The first place to use "I" in your Human-Voiced Resume comes right at the top of the document. You'll use "I" in the Summary paragraph that immediately follows the contact information at the top of your resume.

Here's an example -- the Summary paragraph from Christine's Human-Voiced Resume:

I taught myself Facebook promotion as the VP of Programs for Gamma Phi Beta sorority during college. I built our chapter's FB page to capture 100K Likes and sold $32K of teeshirts during the school year. Now I'm a Social Media Marketing specialist whose passion is building buzz around a brand and converting fans to clients. I'm looking for my next adventure.

Christine is job-hunting, and she's picky. She has every reason to be, because she did a tremendous job at her first two jobs after college and has terrific references. Christine doesn't need to make millions of dollars in her next job or have an ocean view from her desk, but she needs to work for a manager who 'gets' her.

Christine's Summary paragraph makes it clear that she isn't one of the millions of standard, drone-type job applicants whose resumes her next manager will see.

If the manager reading Christine's Human-Voiced Resume at any particular moment doesn't care for the conversational tone in it, Christine hopes that the manager tosses her resume in the rubbish bin.

She doesn't have time to waste in her job search. She doesn't have time to spend with people who don't want to know the real Christine, the person behind the resume.

The human voice in Christine's resume sets her apart from more traditional, zombie-fied job candidates, and it also helps Christine decide which managers will be a good match for her very human working style.

You'll use "I" in the body of your resume, too, in two ways. You'll use "I" as you frame each role that you've held in your career so far. You'll also use "I" in your short bullets describing your accomplishments in each job. We call these mini-stories Dragon-Slaying Stories.

Acme Explosives, Phoenix, Arizona

Social Media Marketing Manager

2004 - 2011

Acme is the world's second-largest maker of stick dynamite with $20M in annual revenues. I was recruited to Acme by its CMO, Mel Blanc, who heard me speak at a conference. My mission was to grow awareness of our brand and generate sales leads.

  •  To launch Acme's social presence, I created an interactive quiz that generated 450K new visits to our site in two weeks and $2M in new-customer sales over the next six months
  • When we acquired Wile E. Products in 2006, I integrated the two brands' social media activities and launched a Youtube how-to channel that has 100K followers
  • As Acme gained regulatory approval to ship unassembled stick dynamite by mail, I created an awareness campaign that led to $750K in ecommerce orders in one year

Christine uses the word "I" appropriately and without hesitation throughout her Human-Voiced Resume, careful to avoid stacking "I"s atop one another or to suggest that she ran Acme Explosives by herself, with no assistance!

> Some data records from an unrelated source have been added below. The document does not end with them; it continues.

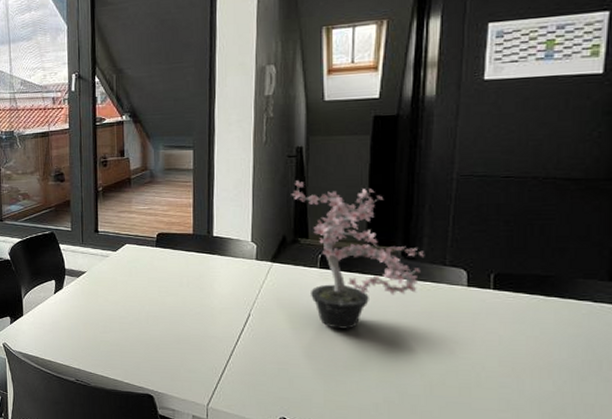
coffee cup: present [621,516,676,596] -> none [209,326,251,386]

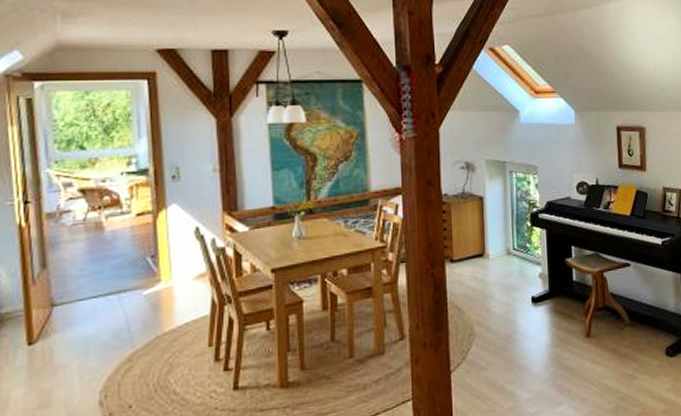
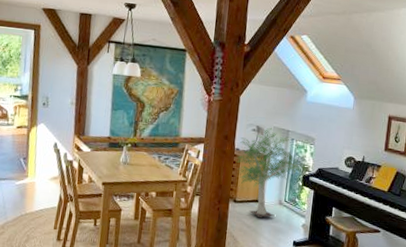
potted tree: none [447,161,534,276] -> present [237,127,307,217]

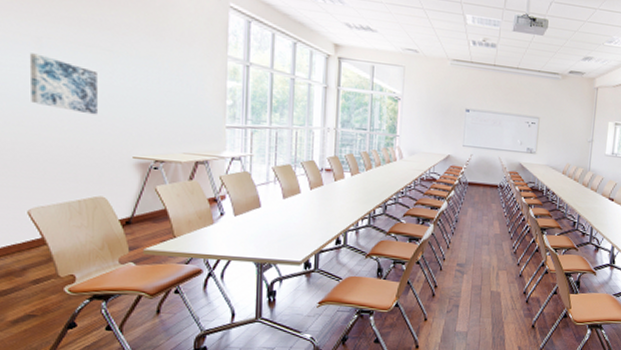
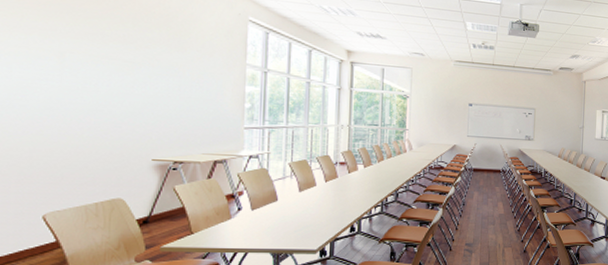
wall art: present [29,53,97,115] -> none [51,67,119,122]

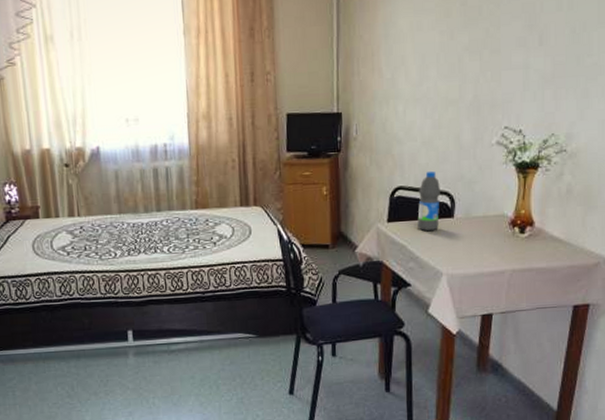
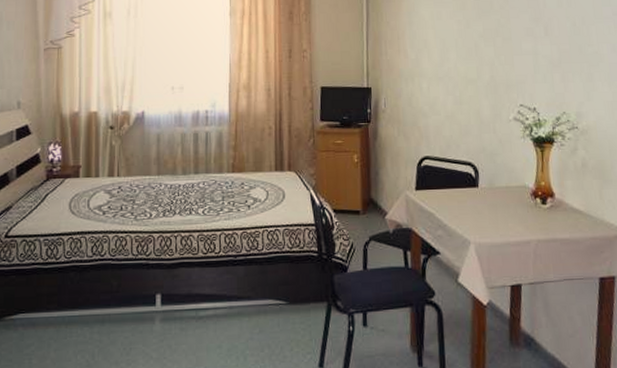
water bottle: present [416,170,440,232] -> none [443,142,465,200]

Christine wants hiring managers to know that she loves a challenge and will dive in to solve big problems at work. She wants a hiring manager to know that she's ready to start working and make a difference, but only for a manager who is excited about the match-up between his or her needs and Christine's talents. There are plenty of managers in pain out in the business ecosystem. Christine only needs to find one of them.

Are you ready to go find hiring managers in pain, yourself? Start by putting a human voice in your resume. The word "I" in your own branding document is about as human as you can get. If you're new to rule-breaking, adding "I" to your resume is a wonderful first step!